時たま取られることはあれど、完全に巻き返した。
「はい!!」
そして最後の一枚を、茉子が取ったところで勝負終了。
数えるまでもなく俺達の勝ちだった。
「じゃあ、これから練習が重なった時は俺ら剣道部が優先的に使わせてもらうよ?」
「ち、ちくしょう!!」
そう言い残すと、柔道部は荒い足取りで柔道・剣道場を後にした。
「やったー!!!」
一方、剣道部は大喜びだ。
「凄かったですよ、先輩! でも、どうやって急に強くなったんですか?」
「ん? ああ、別に俺らが強くなったわけじゃないんだ。ただ、アイツらがしてたズルに俺らも乗っかっただけさ」
「ああ、やっぱりズルしてたのね。で? どんなズルしてたの?」
流石にシナトスもそこまでは、見破れなかったようだ。
「読み手が次にくる札を教えてたんだよ。俺らにバレないようにこっそりね」
「どうやって?」
「読み手が直前に言った言葉の最後の文字が、次にくる札の文字だったんだよ」
「どういうこと?」
よくわからない、というう風に首をかしげる剣道部員+シナトス。
「まず始めの『朱に交われば赤くなる』は『し』だろ?」
「うん」
「その直前に言ったのが『それでは、勝負開始!!』、最後の文字は『し』」
「次が『河童の川流れ』で、直前の言葉が『次、いいですか?』」
「つまり、『か』ってことだね」
茉子が補足する。
「そう、お次が『ネコに小判』、直前の言葉が『次、読みますね』で『ね』」
ここらでなんとなくわかってきたようで、何人かの表情がハッとなる。
「『一難去ってまた一難』の前に『ああ、悪い』で『い』、『桃栗三年柿八年』の前に『次、読んでも?』で『も』、『弱り目に祟り目』の前に『次、読みますよ』で『よ』」
「ね? 全部そうなってるでしょ?」
適当に連れてこられたように見える読み手も、あれは柔道部長が連れ来たヤツだ。
多分、初めからそのつもりであそこを歩かせていたのだろう。
「でも、それって立派なズルじゃないですか!!」
「そうだな、だから初めに自分達から『見張りをつけよう』って言ったんだ。さも、自分達は『何もしてませんよ感』を出すためにね」
「随分と卑怯な柔道部ね……。よくわからないけどそういう競技って『正々堂々』が大事なんじゃないの?」
「昔はそうでもなかったさ。柔道場と剣道場が一緒になる前は、アイツらも模範的な柔道部だったよ」
もっともそれは改修工事が行われる前の、俺が入学して3か月ほどの間だけだったが。
「なんで、一緒にしちゃったんだか……。
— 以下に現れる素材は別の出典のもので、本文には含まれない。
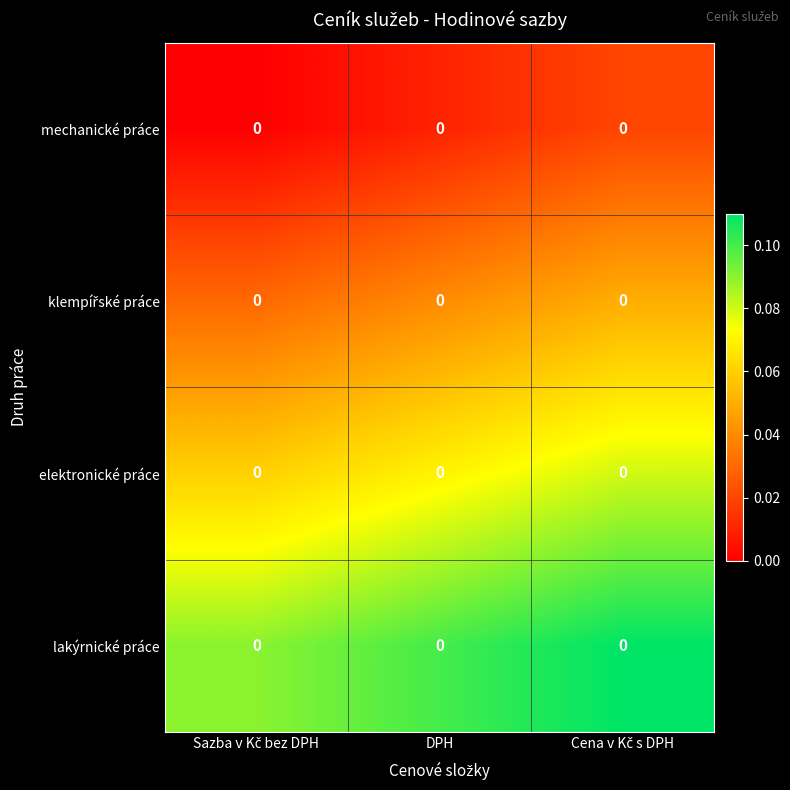

The elektronické práce series shows 0.1 at DPH. True or false?

False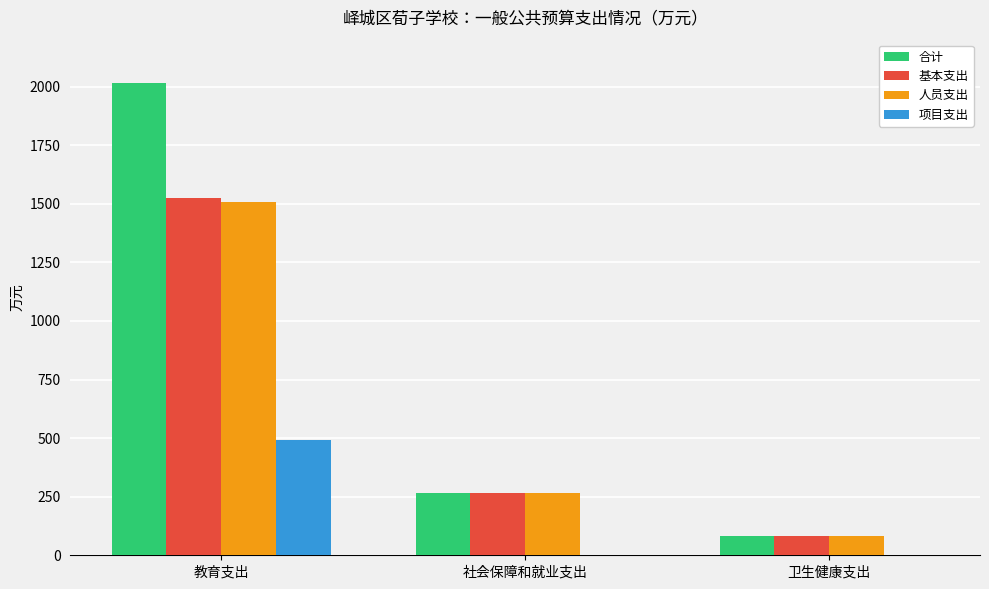

Between 教育支出 and 卫生健康支出, which series saw the biggest shift?

合计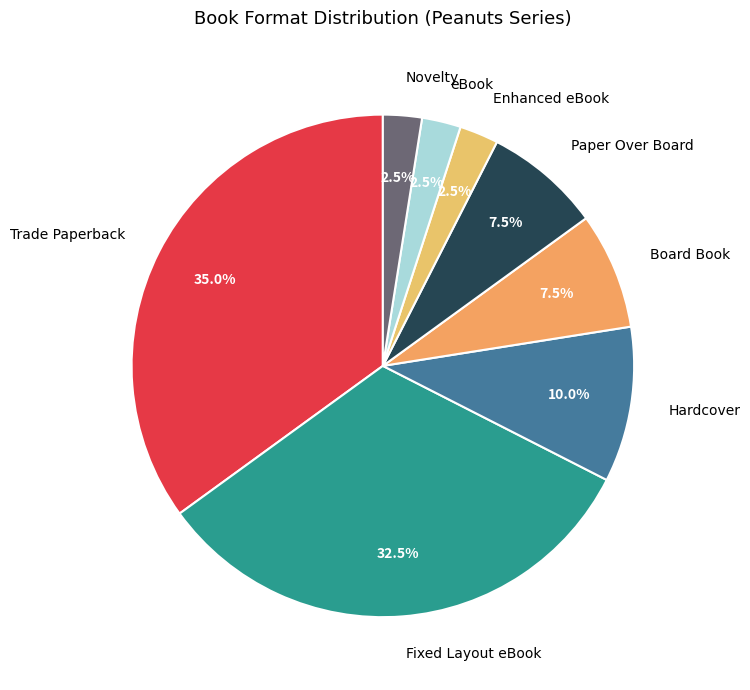

True or false: Hardcover accounts for 18% of the total.

False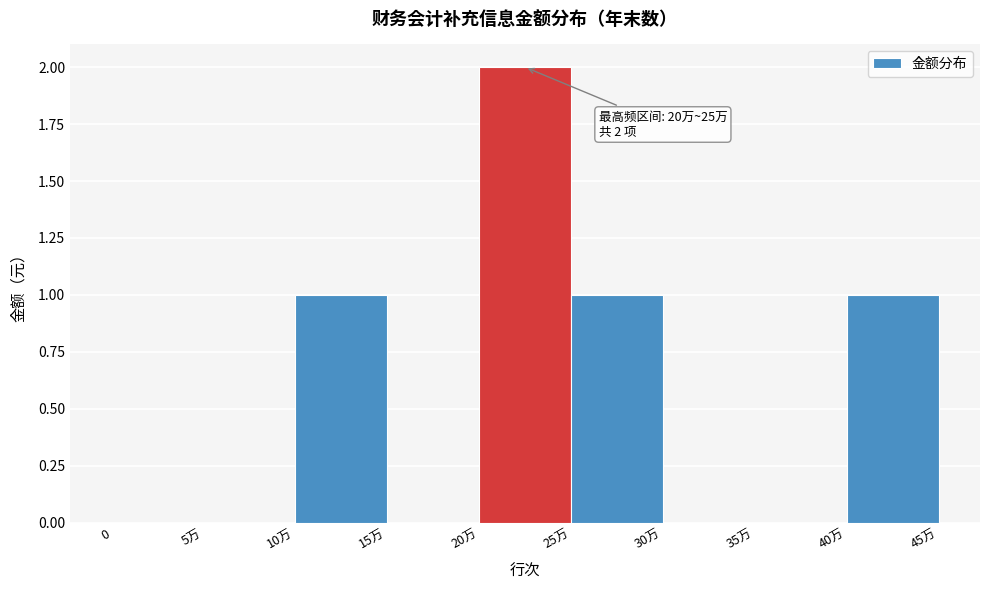

Between 15万 and 20万, which is larger?

20万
って、そんなことよりも」
「へ?」
「せっかく俺らが勝ってやったんだから練習だ! 練習!!」
「光くんもね」
がっしりと俺の肩を掴んで離さない茉子。
ああ、隙ついて逃げようと思ってたのに……。
「そういえば光先輩、この人誰ですか? 先輩の彼女?」
と、いまさらシナトスについて質問する後輩たち。
って!? 今なんて言った!?
「ち、違うわ、バカ!! 最近転校してきて、まだ部活入ってないから見学しに来たんだよ!!」
「へー、まあそうですよね。先輩にこんな綺麗な彼女出来るわけないですよね~」
「んだとゴラァ!!」
竹刀片手に後輩を追っかける俺と、それを眺める茉子。
シナトスは否定も肯定もせずに、顔を赤くしてうつむいているのはどういうことなのか。
気にはなったが、今はこの生意気な後輩たちを追っかけるほうが先だ。
「……。もう、光くんったら……」
結局、この日剣道部がまともに練習できなかったのは言うまでもない。
―後日―
「私、部活決めたわ」
あれから数日、とうとうシナトスは部活を決めたようだ。
ああ、これでもっと剣道部が騒がしく――
「私、オカルト部入る!」
「え? ええー!!??」
「よく考えたら、私剣道出来ないし」
なんでさ!?
じゃあ、なんで見学来たんだよ!!
このとき、茉子がそっと胸を撫で下していたのことに俺は気づかなかった。